▪ Tout ce que nous pouvions écrire lundi soir avait de grandes chances d’être balayé au milieu de la nuit, au bout du bout du suspense des tractations entre les deux principales formations politiques du Congrès US.
Cette pièce — que nous ne saurions qualifier de dramatique tant les relents de mauvaise cuisine parlementaire transpirent de la plupart des débats — nous est rejouée tous les ans, avec plus ou moins de conviction par les mêmes protagonistes, arborant les mêmes cravates bleues ou rouges, professant les mêmes dogmes obsolètes, se raidissant dans les mêmes postures partisanes.
Des députés et sénateurs qui se réjouissent certainement de constater que les médias leurs reconnaissent encore le pouvoir de nuire à leur pays à défaut de l’aider à se redresser ou à réduire les inégalités qui dynamitent le mythe de l' »American way of life« .
Il faut souligner que la part de la richesse nationale captée par les 1% les plus riches –auxquels la majorité des politiciens appartiennent — est la plus démesurée jamais observée depuis… voyons… mais oui, c’est bien ça : 1929.
Pas moins de 90% de la richesse additionnelle mesurée depuis fin 2008 a été littéralement confisquée par les 1% du sommet de la pyramide… tandis que les 50% les moins fortunés se partageaient 2% de la manne déversée par la Fed.
Ce sont bien les milliers de milliards sortant de ses rotatives qui ont été habilement converties en plus-values boursières… latentes pour les futurs retraités — mais sonnantes et trébuchantes pour ceux qui ramassent la mise au fil de l’eau.
▪ Un calcul gagnant… pour certains
C’est là que la bataille pour — ou contre — Obamacare prend tout son sens. Il s’agit de distraire le public des vrais sujets d’inquiétude sociétaux comme le creusement abyssal des inégalités ou la mainmise des banques sur les grandes orientations fiscales et budgétaires.
Car une Amérique qui soustrait les plus riches à l’impôt s’enfonce dans le piège de la dette. C’est une Amérique encore plus dépendante de ceux qui la financent… et le même raisonnement vaut pour la classe moyenne qui ne parvient plus depuis longtemps à boucler ses fins de mois ou à financer des études pour la génération montante.

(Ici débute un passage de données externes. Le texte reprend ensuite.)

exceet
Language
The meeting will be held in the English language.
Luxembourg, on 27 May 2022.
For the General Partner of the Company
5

Le calcul est gagnant dans tous les cas de figure. Si un nouveau Lehman survenait, ce sont des dizaines de millions de citoyens vivant à crédit qui feraient pression pour que l’on « sauve le système ». Cela en plus des millions de fonctionnaires que l’Etat ne pourrait plus payer — et pas seulement pour quelques jours par mois comme ce deuxième shutdown depuis 1996.
Les républicains — toujours vent debout contre la couverture sociale pour tous — peuvent même faire valoir que les inégalités, celle que la Maison Blanche prétend réduire avec des mesures en faveur des plus pauvres, se sont creusées en seulement cinq ans de présidence de Barack Obama de façon bien plus flagrante qu’à l’issue des deux mandats de George W Bush.

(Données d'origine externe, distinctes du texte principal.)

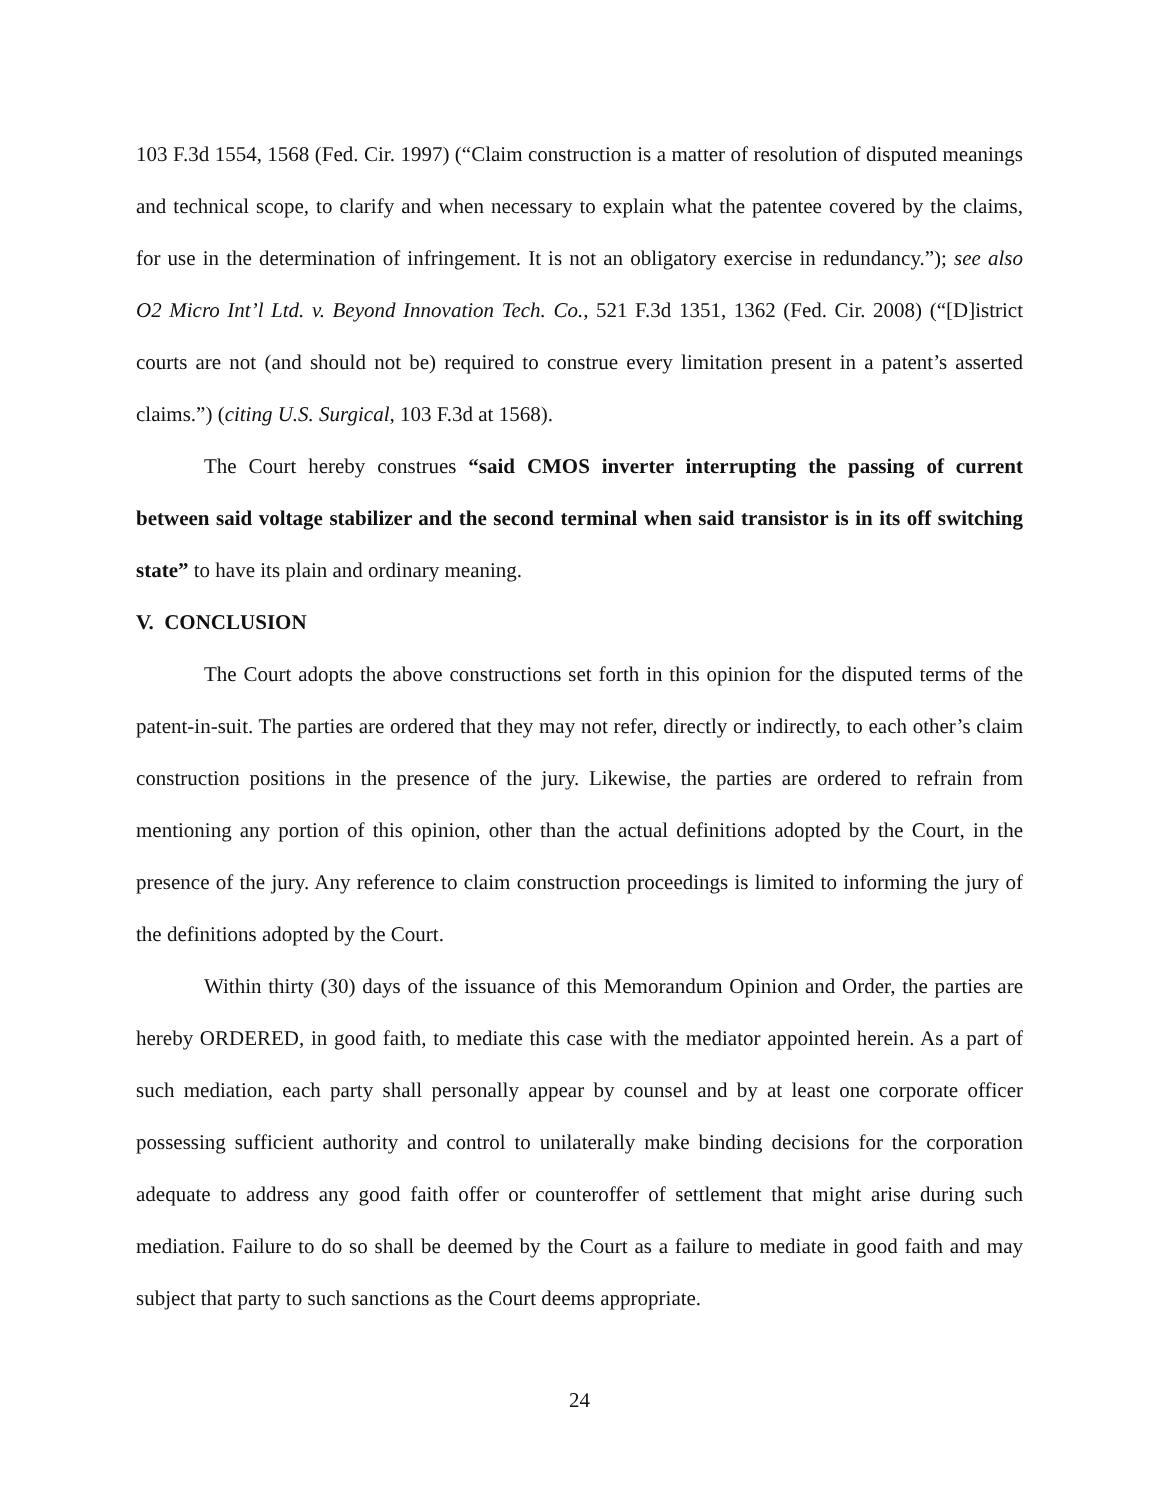103 F.3d 1554, 1568 (Fed. Cir. 1997) (“Claim construction is a matter of resolution of disputed meanings and technical scope, to clarify and when necessary to explain what the patentee covered by the claims, for use in the determination of infringement. It is not an obligatory exercise in redundancy.”); see also O2 Micro Int’l Ltd. v. Beyond Innovation Tech. Co., 521 F.3d 1351, 1362 (Fed. Cir. 2008) (“[D]istrict courts are not (and should not be) required to construe every limitation present in a patent’s asserted claims.”) (citing U.S. Surgical, 103 F.3d at 1568).
The Court hereby construes “said CMOS inverter interrupting the passing of current between said voltage stabilizer and the second terminal when said transistor is in its off switching state” to have its plain and ordinary meaning.
V. CONCLUSION
The Court adopts the above constructions set forth in this opinion for the disputed terms of the patent-in-suit. The parties are ordered that they may not refer, directly or indirectly, to each other’s claim construction positions in the presence of the jury. Likewise, the parties are ordered to refrain from mentioning any portion of this opinion, other than the actual definitions adopted by the Court, in the presence of the jury. Any reference to claim construction proceedings is limited to informing the jury of the definitions adopted by the Court.
Within thirty (30) days of the issuance of this Memorandum Opinion and Order, the parties are hereby ORDERED, in good faith, to mediate this case with the mediator appointed herein. As a part of such mediation, each party shall personally appear by counsel and by at least one corporate officer possessing sufficient authority and control to unilaterally make binding decisions for the corporation adequate to address any good faith offer or counteroffer of settlement that might arise during such mediation. Failure to do so shall be deemed by the Court as a failure to mediate in good faith and may subject that party to such sanctions as the Court deems appropriate.
24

Ils s’abstiennent simplement de préciser que ce sont eux qui ont mis en place la machine à creuser les inégalités sous l’administration Bush. Ce sont eux aussi qui ont torpillé toutes les tentatives visant à la réformer depuis que les démocrates sont au pouvoir. Et ils parviennent à leurs fins grâce à… Obamacare.
Eh oui : au lieu d’envoyer par le fond une bonne fois pour toute — et de façon assumée — ce projet coûteux mais populaire, ils le laissent se mettre en place pas à pas… en contrepartie de l’abandon de tout alourdissement de la fiscalité sur le capital qui constitue 90% ou plus des sources de revenus des « 1% » (auquel le candidat Mitt Romney battu aux présidentielles de novembre 2012 appartenait de longue date).
▪ Les intérêts de Wall Street
Wall Street avait tout intérêt à ce qu’aucun blocage ne survienne ce lundi, et encore moins d’ici le 17 octobre prochain. Si Obamacare était passé à la trappe ou n’avait survécu qu’au prix d’amendements qui le privent de sa substance, les adversaires d’Obama n’auraient plus eu de monnaie d’échange. La Maison Blanche aurait pu alors s’attaquer aux véritables racines du mal, c’est-à-dire le déclin des classes moyennes et la confiscation de l’argent de la Fed par une minorité de brasseurs d’argent qui jonglent avec les paradis fiscaux.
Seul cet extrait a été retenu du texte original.